This repository contains code to

  1. Collect responses from conversational search systems for a given set of queries
  2. Generate versions of the original responses with a selection of advertisements
  3. Classify responses into containing ads or not using sentence transformers

Structure

Collection

In the collection step, responses are obtained using the queries in the resource folder. Here is an example command for getting banking-related responses from Bing.

python ads_in_generative_ir/collect/extraction.py banking -s=bing

The collected responses can then be filtered for having a specific lang and belonging to the top-k queries (500 in the example below):

python ads_in_generative_ir/collect/filtering.py banking -l=en -q=500

Generation

The generation step takes filtered responses and injects advertisements into them.

  1. Suggest products/brands to advertise.
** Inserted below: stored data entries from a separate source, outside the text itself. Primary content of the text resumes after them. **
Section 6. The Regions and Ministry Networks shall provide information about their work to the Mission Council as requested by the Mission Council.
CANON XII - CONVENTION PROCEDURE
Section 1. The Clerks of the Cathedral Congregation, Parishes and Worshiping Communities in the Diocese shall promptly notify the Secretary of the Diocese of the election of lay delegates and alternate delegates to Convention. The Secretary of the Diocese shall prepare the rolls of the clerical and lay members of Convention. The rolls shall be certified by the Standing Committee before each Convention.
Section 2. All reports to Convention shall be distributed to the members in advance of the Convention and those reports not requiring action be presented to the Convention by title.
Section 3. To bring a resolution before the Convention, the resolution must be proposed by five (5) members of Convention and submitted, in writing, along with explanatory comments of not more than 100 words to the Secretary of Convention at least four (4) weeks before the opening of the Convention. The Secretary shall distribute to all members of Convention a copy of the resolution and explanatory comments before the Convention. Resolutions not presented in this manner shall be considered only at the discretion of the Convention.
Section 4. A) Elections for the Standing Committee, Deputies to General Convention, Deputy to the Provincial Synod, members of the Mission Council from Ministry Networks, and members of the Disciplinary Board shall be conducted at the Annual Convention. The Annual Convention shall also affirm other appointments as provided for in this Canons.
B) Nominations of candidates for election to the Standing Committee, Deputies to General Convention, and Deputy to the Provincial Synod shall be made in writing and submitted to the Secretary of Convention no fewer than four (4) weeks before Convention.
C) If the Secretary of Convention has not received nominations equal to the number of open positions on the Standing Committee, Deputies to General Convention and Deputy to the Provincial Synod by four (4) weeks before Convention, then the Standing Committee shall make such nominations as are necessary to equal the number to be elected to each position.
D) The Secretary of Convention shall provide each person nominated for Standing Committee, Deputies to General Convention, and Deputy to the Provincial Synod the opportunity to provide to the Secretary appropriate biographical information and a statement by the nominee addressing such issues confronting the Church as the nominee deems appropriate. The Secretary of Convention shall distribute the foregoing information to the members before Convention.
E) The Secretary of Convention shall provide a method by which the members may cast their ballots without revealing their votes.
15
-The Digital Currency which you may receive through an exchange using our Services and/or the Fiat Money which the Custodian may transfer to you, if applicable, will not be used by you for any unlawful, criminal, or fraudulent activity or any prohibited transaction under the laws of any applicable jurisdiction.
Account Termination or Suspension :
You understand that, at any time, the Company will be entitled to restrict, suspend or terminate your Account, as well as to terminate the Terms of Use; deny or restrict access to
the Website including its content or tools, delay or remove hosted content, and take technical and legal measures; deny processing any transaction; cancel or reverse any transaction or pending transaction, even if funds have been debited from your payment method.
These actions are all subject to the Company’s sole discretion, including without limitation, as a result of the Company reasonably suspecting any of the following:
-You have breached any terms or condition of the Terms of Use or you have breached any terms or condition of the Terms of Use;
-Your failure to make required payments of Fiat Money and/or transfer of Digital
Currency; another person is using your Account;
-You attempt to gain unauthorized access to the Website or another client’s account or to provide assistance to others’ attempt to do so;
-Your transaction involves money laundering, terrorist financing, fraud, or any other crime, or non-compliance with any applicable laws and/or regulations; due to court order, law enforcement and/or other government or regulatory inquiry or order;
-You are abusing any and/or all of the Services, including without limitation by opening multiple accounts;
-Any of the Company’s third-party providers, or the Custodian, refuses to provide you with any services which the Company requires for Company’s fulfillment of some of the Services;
You should manually filter the results before proceeding
python ads_in_generative_ir/generate/suggest_advertisements.py banking [OPENAI-KEY]
  1. Select products/brands for each query. Again, adapt the results manually
python ads_in_generative_ir/generate/select_advertisements.py banking [OPENAI-KEY]
  1. Inject advertisements into responses based on the query-ad-pairs created in the previous step
python ads_in_generative_ir/generate/inject_advertisements.py banking [OPENAI-KEY]

Classification

The final step is to create a dataset and use it to train sentence transformers.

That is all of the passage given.